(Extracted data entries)
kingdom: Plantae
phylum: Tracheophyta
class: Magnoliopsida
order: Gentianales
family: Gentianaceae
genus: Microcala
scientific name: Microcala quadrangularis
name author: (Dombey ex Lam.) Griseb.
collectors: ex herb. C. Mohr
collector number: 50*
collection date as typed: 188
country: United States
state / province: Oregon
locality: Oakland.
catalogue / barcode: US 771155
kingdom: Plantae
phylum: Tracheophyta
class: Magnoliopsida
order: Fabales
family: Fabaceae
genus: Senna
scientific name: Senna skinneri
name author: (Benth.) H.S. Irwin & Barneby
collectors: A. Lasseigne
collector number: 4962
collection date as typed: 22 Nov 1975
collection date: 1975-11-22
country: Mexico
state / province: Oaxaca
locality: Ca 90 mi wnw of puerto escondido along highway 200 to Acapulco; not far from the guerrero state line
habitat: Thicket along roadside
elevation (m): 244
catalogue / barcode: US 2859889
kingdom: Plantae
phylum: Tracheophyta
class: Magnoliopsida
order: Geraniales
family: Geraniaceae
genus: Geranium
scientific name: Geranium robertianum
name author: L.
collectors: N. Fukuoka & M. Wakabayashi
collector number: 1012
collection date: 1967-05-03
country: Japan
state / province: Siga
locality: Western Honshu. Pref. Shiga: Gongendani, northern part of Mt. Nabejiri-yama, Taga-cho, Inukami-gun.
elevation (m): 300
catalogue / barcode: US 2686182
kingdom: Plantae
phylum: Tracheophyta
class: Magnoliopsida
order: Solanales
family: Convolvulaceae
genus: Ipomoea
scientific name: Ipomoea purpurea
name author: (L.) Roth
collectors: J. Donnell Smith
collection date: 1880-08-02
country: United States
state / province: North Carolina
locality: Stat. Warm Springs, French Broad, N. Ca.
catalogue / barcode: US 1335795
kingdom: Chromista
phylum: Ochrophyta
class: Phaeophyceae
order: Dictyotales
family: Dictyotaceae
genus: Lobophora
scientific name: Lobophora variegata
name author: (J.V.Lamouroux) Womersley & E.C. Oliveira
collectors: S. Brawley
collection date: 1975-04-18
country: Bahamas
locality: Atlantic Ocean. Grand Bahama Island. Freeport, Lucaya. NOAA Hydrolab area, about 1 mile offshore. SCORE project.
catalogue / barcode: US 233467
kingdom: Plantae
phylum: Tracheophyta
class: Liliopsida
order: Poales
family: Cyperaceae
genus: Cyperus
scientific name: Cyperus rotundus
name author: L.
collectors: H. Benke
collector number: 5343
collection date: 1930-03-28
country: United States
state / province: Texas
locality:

YOUR INSTRUCTIONS: List each line in the items above that contains the string "collection".

FULL SOLUTION:
collection date as typed: 188
collection date as typed: 22 Nov 1975
collection date: 1975-11-22
collection date: 1967-05-03
collection date: 1880-08-02
collection date: 1975-04-18
collection date: 1930-03-28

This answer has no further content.